周景昭的目光從徐三爺端著茶盞的手上掠過。那隻手修長白皙,保養得極好。但這不是最要緊的。最要緊的是那隻手的小指,在扶住茶盞時微微向外翹起了一個極小的弧度。那也不是一個商人端茶的手勢。
商人端茶,手指收攏,穩重實用。這隻手端茶的姿態,是一種被從小訓練過的、刻進了骨頭裡的儀態——不是男子的儀態,是女子在閨中便被反覆矯正過的手指弧度。

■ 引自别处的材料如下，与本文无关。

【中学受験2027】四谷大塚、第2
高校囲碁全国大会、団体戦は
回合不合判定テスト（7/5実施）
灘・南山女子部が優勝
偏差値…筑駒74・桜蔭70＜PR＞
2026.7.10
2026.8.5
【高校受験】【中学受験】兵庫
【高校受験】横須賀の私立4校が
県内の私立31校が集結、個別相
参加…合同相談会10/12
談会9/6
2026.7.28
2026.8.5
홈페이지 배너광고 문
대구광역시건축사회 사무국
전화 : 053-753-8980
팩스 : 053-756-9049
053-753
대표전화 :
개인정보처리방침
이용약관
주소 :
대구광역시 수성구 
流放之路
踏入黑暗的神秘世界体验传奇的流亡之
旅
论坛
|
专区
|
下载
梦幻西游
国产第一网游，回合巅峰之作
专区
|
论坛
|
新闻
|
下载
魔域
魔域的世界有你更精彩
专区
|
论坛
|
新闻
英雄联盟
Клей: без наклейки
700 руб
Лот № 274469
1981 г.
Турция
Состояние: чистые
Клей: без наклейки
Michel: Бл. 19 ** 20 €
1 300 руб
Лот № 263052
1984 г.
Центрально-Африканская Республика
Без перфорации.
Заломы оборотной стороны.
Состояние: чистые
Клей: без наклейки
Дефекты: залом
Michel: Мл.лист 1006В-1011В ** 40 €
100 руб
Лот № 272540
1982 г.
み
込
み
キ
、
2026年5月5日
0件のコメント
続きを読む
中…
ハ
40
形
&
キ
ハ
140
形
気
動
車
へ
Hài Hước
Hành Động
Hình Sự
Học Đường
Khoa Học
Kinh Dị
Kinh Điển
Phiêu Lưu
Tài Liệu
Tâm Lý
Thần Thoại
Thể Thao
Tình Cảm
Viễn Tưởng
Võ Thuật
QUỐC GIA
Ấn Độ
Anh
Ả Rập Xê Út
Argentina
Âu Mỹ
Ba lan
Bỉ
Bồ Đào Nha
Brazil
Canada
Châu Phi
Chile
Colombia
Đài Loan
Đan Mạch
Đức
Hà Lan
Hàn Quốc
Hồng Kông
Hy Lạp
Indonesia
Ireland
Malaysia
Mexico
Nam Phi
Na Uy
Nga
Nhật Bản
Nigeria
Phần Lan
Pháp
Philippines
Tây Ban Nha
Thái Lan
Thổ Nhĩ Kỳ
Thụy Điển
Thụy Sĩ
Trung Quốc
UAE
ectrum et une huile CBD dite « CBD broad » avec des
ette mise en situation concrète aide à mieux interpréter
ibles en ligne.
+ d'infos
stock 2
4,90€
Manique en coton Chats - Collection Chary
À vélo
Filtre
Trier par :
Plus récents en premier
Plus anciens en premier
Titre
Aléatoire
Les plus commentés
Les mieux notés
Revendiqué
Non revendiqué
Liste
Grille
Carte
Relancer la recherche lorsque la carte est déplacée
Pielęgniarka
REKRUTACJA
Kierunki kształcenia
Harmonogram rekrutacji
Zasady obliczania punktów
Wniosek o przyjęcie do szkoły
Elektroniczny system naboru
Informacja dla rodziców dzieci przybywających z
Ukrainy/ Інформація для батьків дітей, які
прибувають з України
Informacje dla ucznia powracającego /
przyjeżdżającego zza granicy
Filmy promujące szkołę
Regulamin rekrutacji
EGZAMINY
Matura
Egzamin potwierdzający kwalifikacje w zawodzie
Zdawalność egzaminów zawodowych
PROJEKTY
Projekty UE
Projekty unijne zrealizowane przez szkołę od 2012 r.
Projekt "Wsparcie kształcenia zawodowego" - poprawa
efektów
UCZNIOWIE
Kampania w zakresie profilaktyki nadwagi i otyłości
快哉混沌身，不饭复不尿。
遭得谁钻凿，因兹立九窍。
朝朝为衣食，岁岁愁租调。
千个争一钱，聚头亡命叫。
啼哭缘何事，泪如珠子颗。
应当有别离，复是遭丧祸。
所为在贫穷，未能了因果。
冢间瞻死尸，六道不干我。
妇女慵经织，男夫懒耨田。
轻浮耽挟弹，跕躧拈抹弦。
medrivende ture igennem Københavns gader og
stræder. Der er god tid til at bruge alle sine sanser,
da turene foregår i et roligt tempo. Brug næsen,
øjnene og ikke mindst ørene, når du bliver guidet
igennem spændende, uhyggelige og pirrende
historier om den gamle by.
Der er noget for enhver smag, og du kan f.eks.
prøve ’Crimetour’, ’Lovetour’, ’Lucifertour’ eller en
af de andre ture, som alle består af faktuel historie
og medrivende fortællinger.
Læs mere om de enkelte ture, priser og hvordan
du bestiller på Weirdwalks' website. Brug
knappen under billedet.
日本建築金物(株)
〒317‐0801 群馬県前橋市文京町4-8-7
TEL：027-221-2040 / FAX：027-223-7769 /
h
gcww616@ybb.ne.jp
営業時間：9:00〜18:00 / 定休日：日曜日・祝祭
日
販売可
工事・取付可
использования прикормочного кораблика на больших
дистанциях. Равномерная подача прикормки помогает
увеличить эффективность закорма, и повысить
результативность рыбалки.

他的目光沒有在那隻手上停留。他端起自己的茶盞,也呷了一口,然後放下。
“徐先生投多少?”
徐三爺報了一個數字。
謝長歌的摺扇在掌心停了一瞬。那數字比喬安預估的曬鹽法頭兩年資金缺口,不多不少,恰好填上。
“分紅呢?”
徐三爺又報了一個比例。喬安做過三套方案,徐三爺報的比例,恰好是三套方案中最優的那一套——對自己有賺頭,對寧王府也不過分。
周景昭的手指在案上輕輕叩了兩下。他忽然笑了笑,那笑容很淡,像茶盞裡冒起的熱氣,轉瞬便散了。
“徐先生算得比本王還精。”
徐三爺垂下眼簾:“草民做了半輩子生意,只會算賬。”
周景昭沒有再問。他端起茶盞,那是送客的意思。徐三爺便起身,躬身行禮,帶著女護衛退出了書房。他的腳步依然從容,脊背依然挺直,從書房到別院大門的這一段路,他走得不快不慢,像來時一樣。女護衛跟在他身後,短劍在腰側輕輕晃動。
謝長歌送完客回到書房,周景昭正站在窗邊,手中握著那隻銀鐲,望著院中的石榴樹。
“王爺,此人可用?”
“可用。”周景昭的聲音不高,“銀子收下,章程按喬安擬的辦。”
謝長歌應了,又遲疑道:“王爺方才……是不是看出了什麼?”
周景昭沒有回答。他望著石榴樹上那隻正在學飛的幼鳥,它站在枝頭,翅膀張開了又合上,合上了又張開,始終不敢鬆開爪子。老鳥在它頭頂的枝丫上蹲著,也不催,也不叫,就那麼等著。
“先生,讓澄心齋查一查徐殃。不要打草驚蛇。”他頓了頓,“另外,告訴徐破虜,從今日起,別院周圍加派暗哨。五十具連弩,箭不離弦,人不離崗。”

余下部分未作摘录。